**Document passage:**
^^^^

Handling missing data

In [None]:
df$FireplaceQu[is.na(df$FireplaceQu)] <- 'None'
df[is.na(df$Functional) | is.na(df$KitchenQual), c("Functional", "KitchenQual")] 
df$KitchenQual[is.na(df$KitchenQual)] <- names(sort(table(df$KitchenQual), decreasing=TRUE))[1]
df$Functional[is.na(df$Functional)] <- names(sort(table(df$Functional), decreasing=TRUE))[1]
NAcol <- which(colSums(is.na(df)) > 0)
df_NA <- sort(colSums(sapply(df[NAcol], is.na)), decreasing = TRUE)
df_NA[c(which(names(df_NA) %like% interior_vars))]
table(df$FireplaceQu)
table(df$Functional)
table(df$KitchenQual)

All the three character variables are ordinal and will assign integer values and convert them to integer type variables.

In [None]:

df$FireplaceQu <-  as.integer(revalue(df$FireplaceQu, c("None"=0, "Po"=1, "Fa"=2, "TA"=3, "Gd"=4, "Ex"=5)))
df$Functional <-  as.integer(revalue(df$Functional, c("Sal"=0, "Sev"=1, "Maj2"=2, "Maj1"=3, "Mod"=4, "Min2"=5, "Min1"=6, "Typ"=7)))
df$KitchenQual <-  as.integer(revalue(df$KitchenQual, c("Fa"=0, "TA"=1, "Gd"=2, "Ex"=3)))
table(df$FireplaceQu)
table(df$Functional)
table(df$KitchenQual)

###Miscellaneous Variables 

There are 2 varaibles and 'MiscFeature' has 2814 NA's

In [None]:
cbind(sapply(df[misc_vars], class))
NAcol <- which(colSums(is.na(df)) > 0)
df_NA <- sort(colSums(sapply(df[NAcol], is.na)), decreasing = TRUE)
df_NA[c(which(names(df_NA) %like% c("%Misc%")))]



I will assign 'None' to all the NA's in this variable and convert it to a factor since there is no order and it is a multinomial variable.

In [None]:
df$MiscFeature[is.na(df$MiscFeature)] <- "None"
table(df$MiscFeature)
NAcol <- which(colSums(is.na(df)) > 0)
df_NA <- sort(colSums(sapply(df[NAcol], is.na)), decreasing = TRUE)
df_NA[c(which(names(df_NA) %like% c("%Misc%")))]
df$MiscFeature <- as.factor(df$MiscFeature)
cbind(sapply(df[misc_vars], class))

### Zoning Variables 

MSZoning: Identifies the general zoning classification of the sale.
		
       A	Agriculture
       C	Commercial
       FV	Floating Village Residential
       I	Industrial
       RH	Residential High Density
       RL	Residential Low Density
       RP	Residential Low Density Park 
       RM	Residential Medium Density
       

In [None]:
cbind(sapply(df[zoning_vars], class))

^^^^

**Given information:**
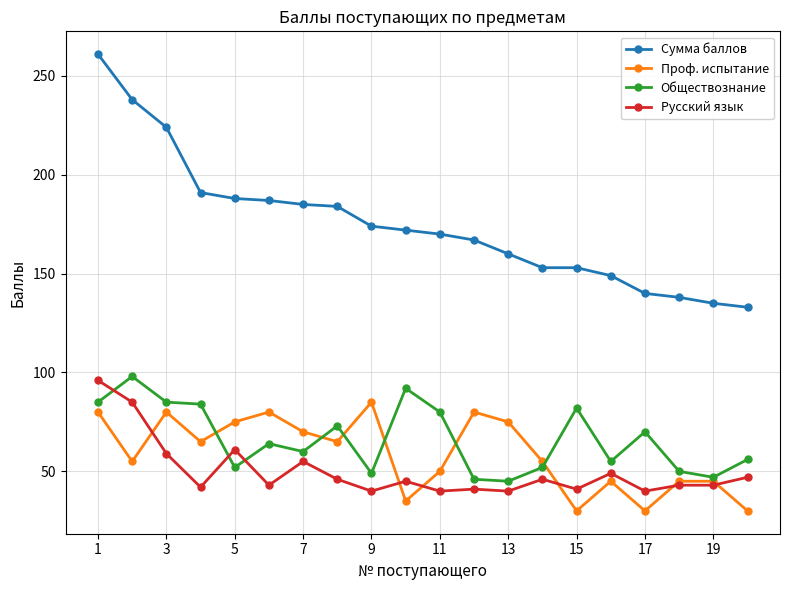

What are all the series names shown in the legend?

Сумма баллов, Проф. испытание, Обществознание, Русский язык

^^^^

**List of tasks:**
A) According to the missing-data notebook, how many NA's does 'MiscFeature' have?
B) Extend the notebook on handling missing data past its last line.

**Answers by item:**
A) 2814

B)
table(df[zoning_vars])
NAcol <- which(colSums(is.na(df)) > 0)
df_NA <- sort(colSums(sapply(df[NAcol], is.na)), decreasing = TRUE)
df_NA[c(which(names(df_NA) %like% zoning_vars))]

There are 4 NA in 'MSZoning' variable and I will impute it with mode. The variable is not ordinal and hence will convert it to a factor.

In [None]:
df$MSZoning[is.na(df$MSZoning)] <- names(sort(table(df$MSZoning), decreasing=TRUE))[1]

NAcol <- which(colSums(is.na(df)) > 0)
df_NA <- sort(colSums(sapply(df[NAcol], is.na)), decreasing = TRUE)
df_NA[c(which(names(df_NA) %like% zoning_vars))]
df$MSZoning <- as.factor(df$MSZoning)
cbind(sapply(df[zoning_vars], class))

### Community and Neighborhood Variables 

There are 3 varaibles with no NA's

In [None]:
cbind(sapply(df[neighborhood_vars], class))
NAcol <- which(colSums(is.na(df)) > 0)
df_NA <- sort(colSums(sapply(df[NAcol], is.na)), decreasing = TRUE)
df_NA[c(which(names(df_NA) %like% neighborhood_vars))]
table(df$Neighborhood)
table(df$Condition1)
table(df$Condition2)

All the three variables are unordered and will convert them to factors

In [None]:
df$Neighborhood <- as.factor(df$Neighborhood)
df$Condition1 <- as.factor(df$Condition1)
df$Condition2 <- as.factor(df$Condition2)
cbind(sapply(df[neighborhood_vars], class))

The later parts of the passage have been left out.